Comer y beber fueron muy importantes en la vida del cosmopolita Von Rezzori. De hecho, llegó hasta publicar un recetario de hojas sueltas con algunos de los platos de su tierra, las truchas, el lucio relleno y las frutas ocultas por el agua helada, esta última de origen rumano. Las comidas evocadoras de la infancia en Bucovina se convertían en complemento sustancial de la reuniones familiares o entre amigos que con tanto esmero organizaban Grisha, así era conocido entre sus íntimos el escritor, y su esposa la refinada galerista Beatrice Monti della Corte, en Santa Maddalena, la villa de Toscana repleta de gangas del mercado del arte. Allí Beatrice hizo reformar una torre cerca del caserón, de la época de los güelfos y los gibelinos, que más tarde decoró por dentro a la manera otomana como si se tratase de un yali en el Bósforo. Por temporadas la habitó el malogrado Bruce Chatwin.

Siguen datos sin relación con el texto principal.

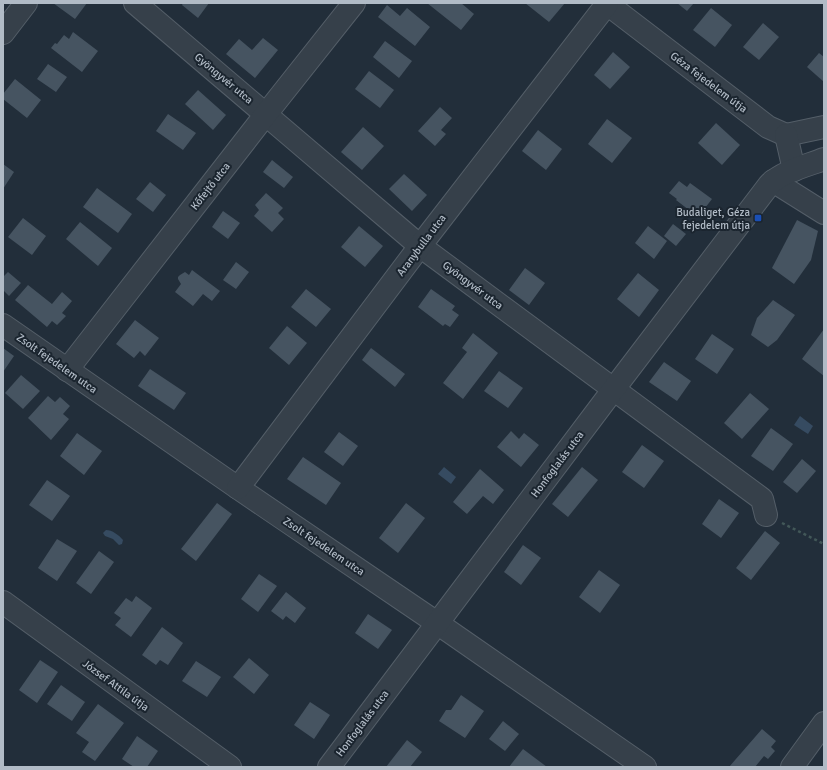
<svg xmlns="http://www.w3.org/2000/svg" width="827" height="770" viewBox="0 0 827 770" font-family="Signika,sans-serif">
<rect width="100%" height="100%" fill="#222e3a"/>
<g fill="#364b61">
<polygon points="800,416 813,426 808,434 794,425"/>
<polygon points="444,467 456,477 451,484 438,474"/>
<path d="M106,530C112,530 119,535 123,540L122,544L119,545L113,539L105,536L103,533Z"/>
</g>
<g fill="#465461">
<polygon points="53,3 87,3 75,19"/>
<polygon points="183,3 209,3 198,18 182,5"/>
<polygon points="427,3 461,3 474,14 461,30"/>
<polygon points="525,3 565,3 549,22"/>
<polygon points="677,3 694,3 687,11"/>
<polygon points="387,5 400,16 407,8 430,27 415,46 378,17"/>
<polygon points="711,8 732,25 715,47 693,30"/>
<polygon points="763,23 779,37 759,60 743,47"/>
<polygon points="73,32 98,51 82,72 51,48 55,43 57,44 64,35 69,39"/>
<polygon points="263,38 278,50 255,78 226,54 239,39 252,50"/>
<polygon points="385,41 412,61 399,78 373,57"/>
<polygon points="613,52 630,67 610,89 594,75"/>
<polygon points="819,53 824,57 824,82 807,67"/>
<polygon points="48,64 67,77 56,92 37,79"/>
<polygon points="369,71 394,90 380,108 355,89"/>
<polygon points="15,79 41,100 27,118 3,99 3,94"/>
<polygon points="198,90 226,115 213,130 185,104"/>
<polygon points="440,107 452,118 441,130 446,134 435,146 418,131"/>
<polygon points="168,114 196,133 183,150 156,131"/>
<polygon points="607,119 632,138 612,163 588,144"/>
<polygon points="716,123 740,145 722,165 698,143"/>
<polygon points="363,127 384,146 362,170 341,152"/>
<polygon points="538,130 562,149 546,170 522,151"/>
<polygon points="272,160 293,177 284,188 263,172"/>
<polygon points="3,164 14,172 3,189"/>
<polygon points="404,174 427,195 412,211 389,189"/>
<polygon points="679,181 687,187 690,183 712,199 698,217 676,200 677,199 669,193"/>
<polygon points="150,182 166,195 153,212 136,199"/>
<polygon points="97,188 132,214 118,233 83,207"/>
<polygon points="266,193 283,208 278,213 284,219 272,232 254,216 259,210 255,205"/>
<polygon points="223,211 240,223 228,239 212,227"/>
<polygon points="23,218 46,236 32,255 8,237"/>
<polygon points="797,220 818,231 811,260 794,284 772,268"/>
<polygon points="80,222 112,248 98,266 66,239"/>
<polygon points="673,224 686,234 676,246 664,236"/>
<polygon points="359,226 383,246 365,267 341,247"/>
<polygon points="648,226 667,241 654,259 635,243"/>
<polygon points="236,262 249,272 236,289 223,280"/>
<polygon points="525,268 545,283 529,305 509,290"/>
<polygon points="192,270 220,291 212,301 203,294 193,306 175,292 181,284 178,279 178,277 180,275 185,272 189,275"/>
<polygon points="8,272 21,283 9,296 3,290 3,277"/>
<polygon points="638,273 659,290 639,317 617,299"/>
<polygon points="28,285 52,304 62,292 72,301 62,313 66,316 57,325 52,321 47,327 15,300"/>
<polygon points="306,289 331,309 316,327 291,307"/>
<polygon points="431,289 455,306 452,310 459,315 450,327 445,324 443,326 418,307"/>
<polygon points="773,300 795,315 777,340 768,347 751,335 757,318"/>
<polygon points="135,320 159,338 145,356 140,351 134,358 116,344"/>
<polygon points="287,326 307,343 289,365 269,348"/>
<polygon points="824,329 824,376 802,359"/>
<polygon points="473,333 498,353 463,399 443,383 467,352 462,348"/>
<polygon points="712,334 734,349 717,374 695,359"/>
<polygon points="3,348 14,356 3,372"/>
<polygon points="371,348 405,374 395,387 362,360"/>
<polygon points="664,362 691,381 677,401 649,382"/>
<polygon points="150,369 186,393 174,410 138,386"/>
<polygon points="499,371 523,388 508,408 484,391"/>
<polygon points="21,375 40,391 23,409 5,393"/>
<polygon points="750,393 769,409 742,439 724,423"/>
<polygon points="48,396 55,402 60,397 70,406 63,414 69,419 51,440 28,418"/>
<polygon points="771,428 793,444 773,471 751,456"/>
<polygon points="511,431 519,439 524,433 539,445 521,467 497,447"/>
<polygon points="339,432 358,446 343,466 324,452"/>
<polygon points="77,433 102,451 84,475 60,456"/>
<polygon points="642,445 664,461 644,488 622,472"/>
<polygon points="303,457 341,483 326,505 287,479"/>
<polygon points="802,459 816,471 797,493 783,482"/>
<polygon points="582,467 598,480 568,517 552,504"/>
<polygon points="480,469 504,490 493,504 483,496 467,514 453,502"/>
<polygon points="47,480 70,496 52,521 29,505"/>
<polygon points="719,499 739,513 721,538 702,524"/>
<polygon points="217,503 232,514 196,561 181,549"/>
<polygon points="406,503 425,518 398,553 379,538"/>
<polygon points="765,531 780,543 751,580 736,568"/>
<polygon points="57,539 77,551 57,581 38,568"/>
<polygon points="523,545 541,558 521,585 504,572"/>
<polygon points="99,551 114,562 91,594 76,583"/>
<polygon points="599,570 620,585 600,613 579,597"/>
<polygon points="259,574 277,586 258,612 241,599"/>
<polygon points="286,592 306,608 295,623 286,616 283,620 271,611"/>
<polygon points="136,596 152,608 131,637 115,625 121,618 114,613 126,598 132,602"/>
<polygon points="368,614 392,630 378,649 355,633"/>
<polygon points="162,627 183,643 168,665 160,660 156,665 142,655"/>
<polygon points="249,658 269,675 254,694 233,677"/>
<polygon points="40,660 58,672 37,703 19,690"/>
<polygon points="196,661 221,677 207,697 182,681"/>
<polygon points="61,685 85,702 72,721 47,704"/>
<polygon points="461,695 484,711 465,738 439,721 446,710 451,710"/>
<polygon points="310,702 330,715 314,739 294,725"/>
<polygon points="98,704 124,723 95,761 82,752 89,742 76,733"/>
<polygon points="503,721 519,734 505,751 489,739"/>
<polygon points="762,729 776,741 771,747 775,751 768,759 764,756 755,767 729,767"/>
<polygon points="137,736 158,751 147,767 134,767 122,759"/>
<polygon points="407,740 422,752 410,767 386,767"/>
<polygon points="523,749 547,767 509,767"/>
</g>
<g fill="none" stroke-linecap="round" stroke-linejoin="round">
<g stroke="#545e68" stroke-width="24">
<g id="minor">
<polyline points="135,3 420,246 762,499 766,515"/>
<polyline points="606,3 768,127 786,135"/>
<polyline points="3,33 26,3"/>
<polyline points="786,135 824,127"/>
<polyline points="786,135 794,170"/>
<polyline points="773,181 824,213"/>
<polyline points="3,325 238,488 437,623 645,767"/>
<polyline points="67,370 266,114 354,3"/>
<polyline points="238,488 420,246 607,4"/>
<polyline points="3,602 230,767"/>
<path d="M329,767L613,390L769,185C783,171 806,166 824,159"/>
<polyline points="792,767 824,723"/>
</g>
</g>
<polyline stroke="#425758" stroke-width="2.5" stroke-dasharray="3 3" stroke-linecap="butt" points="782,523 824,544"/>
<use href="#minor" stroke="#36404a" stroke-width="22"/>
</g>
<rect fill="#1a4fb4" stroke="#1b252f" stroke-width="1.5" x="754" y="214" width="8" height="8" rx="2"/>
<g text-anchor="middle" stroke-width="4" stroke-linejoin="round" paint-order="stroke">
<g font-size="11" fill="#b1bbc6" stroke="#1b252f">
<text transform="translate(224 78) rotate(40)" y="4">Gyöngyvér utca</text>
<text transform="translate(709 82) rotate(37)" y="4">Géza fejedelem útja</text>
<text transform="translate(210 186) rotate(-52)" y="4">Kőfejtő utca</text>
<text transform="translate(421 245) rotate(-53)" y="4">Aranybulla utca</text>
<text transform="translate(473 285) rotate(37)" y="4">Gyöngyvér utca</text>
<text transform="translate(57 363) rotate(35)" y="4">Zsolt fejedelem utca</text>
<text transform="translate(557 464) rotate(-53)" y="4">Honfoglalás utca</text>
<text transform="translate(324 546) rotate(34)" y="4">Zsolt fejedelem utca</text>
<text transform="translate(116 685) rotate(36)" y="4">József Attila útja</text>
<text transform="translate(362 723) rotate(-53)" y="4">Honfoglalás utca</text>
</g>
<g font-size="11" fill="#b1bbc6" stroke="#1b252f" text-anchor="end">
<text x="750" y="216">Budaliget, Géza<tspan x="750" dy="13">fejedelem útja</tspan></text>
</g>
</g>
<rect width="827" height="770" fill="none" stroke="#b1bbc6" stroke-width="8"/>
</svg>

El poder evocador de la comida es extraordinario. La capacidad de ser felices comiendo se alarga con él. El famoso chef británico Heston Blumenthal le contó en una ocasión a la escritora Bee Wilson que en un mundo ideal haría una entrevista a todos los clientes de su restaurante The Fat Duck para conocer sus recuerdos más intensos relacionados con la comida -buenos y malos- antes de que se sentarán a la mesa. Sólo así decidiría que cocinar para ellos. En caso de haber podido hacerlo y si me hubiera preguntado se habría ahorrado el iPod de las ostras con que quiso colmar a sus clientes de sensaciones marinas. Algo que no merece ser evocado.